Before we started to eat an old lady entered the room where we were sitting. She stretched her hand to me. She seemed she wanted to shake hands. I put my hand in her hand. She started to take my hand toward her mouth…. And then… I wanted to take my hands back but I thought it would be in appropriate… she kissed my hand… !!! God what to do. I thought for a long second then decided that I should kiss her hand… I took her hand to my lips and kissed them. You know what she did? She took my hand again and kissed it!!!! I took again her hand and kissed it. I am not sure now that we did that a third time but I am sure that the people around us were surprised by this strange greeting of our invention, me and the old lady whom I didn't see before. We were smiling wide to each other when she went inside the house. People decided not to comment on this perplexing incident while I was really feeling more relaxed and more secure. We ate that Bou Sa'adian dish with resonant gusto.

يا زينة كولي لباك
كولي لباك راه القلب رضاك
يا زينة كولي ليماك
كولي ليماك وراه الحب براك

Ya zina tell your dad
Tell your dad that the heart is willing for you
Ya zina tell your mom
Tell your mom that love had healed you

يا زينة ما نيش عليك
ما نيش عليك وراني عل روميات
يا زينة كوليلي واه
ولة لالا ولة تكطعيني لليآس

Ya zina I am not speaking on you
'bout you, I am about the western women
Ya zina tell me yes
Or no no or put an end to my hope

To Baghdad with her tears on my cheeks (April 2005)
I reached Alger. I went to tell my mom that I will go back. I could not bear the weight of her tears. I went out to central Alger.
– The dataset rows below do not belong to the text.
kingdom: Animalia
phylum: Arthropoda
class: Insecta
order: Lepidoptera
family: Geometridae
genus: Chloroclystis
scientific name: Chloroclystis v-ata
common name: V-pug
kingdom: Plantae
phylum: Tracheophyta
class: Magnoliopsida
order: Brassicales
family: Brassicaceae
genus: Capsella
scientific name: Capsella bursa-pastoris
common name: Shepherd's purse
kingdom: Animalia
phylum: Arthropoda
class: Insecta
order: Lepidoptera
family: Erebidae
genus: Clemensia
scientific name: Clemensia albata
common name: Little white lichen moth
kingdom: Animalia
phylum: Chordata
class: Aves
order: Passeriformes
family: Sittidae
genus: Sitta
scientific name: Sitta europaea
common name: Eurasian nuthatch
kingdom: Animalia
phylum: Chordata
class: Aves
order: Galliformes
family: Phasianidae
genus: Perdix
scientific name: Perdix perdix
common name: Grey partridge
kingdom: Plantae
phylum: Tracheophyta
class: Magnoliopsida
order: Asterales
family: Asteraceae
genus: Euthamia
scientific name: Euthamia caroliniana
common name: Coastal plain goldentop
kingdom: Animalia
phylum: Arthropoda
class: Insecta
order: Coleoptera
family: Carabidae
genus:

I bought 2 books of Rachid Bou Jidra. I walked in Didoush Murad street. I walked in Bab El Wad. I bought a ticket to Amman/Jordan from the Algerian Airway. I took a taxi late in the evening back home. I took my Amitriptyline and Bromazepam prescribed by that Algerian female psychiatrist two months ago. I slept like statues do. I woke up. I went to kiss her goodbye. She was in her bed, under her blanket silently crying. While her tears were on my cheeks I went back to Iraq.


كي راني ولة مهموم
في هذي كحلة لعيون
نجمة النجوم
كي راني لة مغروم
يا زينة

I am concerned
In this black eyed woman
Star of the stars
I am in love
Ya zina

3 comments:

Santa Rosa New School Aikido said...

This is another wonderful post, Sami. First and foremost, though, MANY congratulations on completing your thesis!!!

Anonymous said...

Thank you Laura, I have dedicated the thesis to "my family and all my friends and colleagues who supported me". And that offcourse includes you Laura. Your encouragement has always pushed me forward to be more positive and work hard.

Thank you my friend.

Santa Rosa New School Aikido said...

It's a pleasure to hold your hat and cheer you on!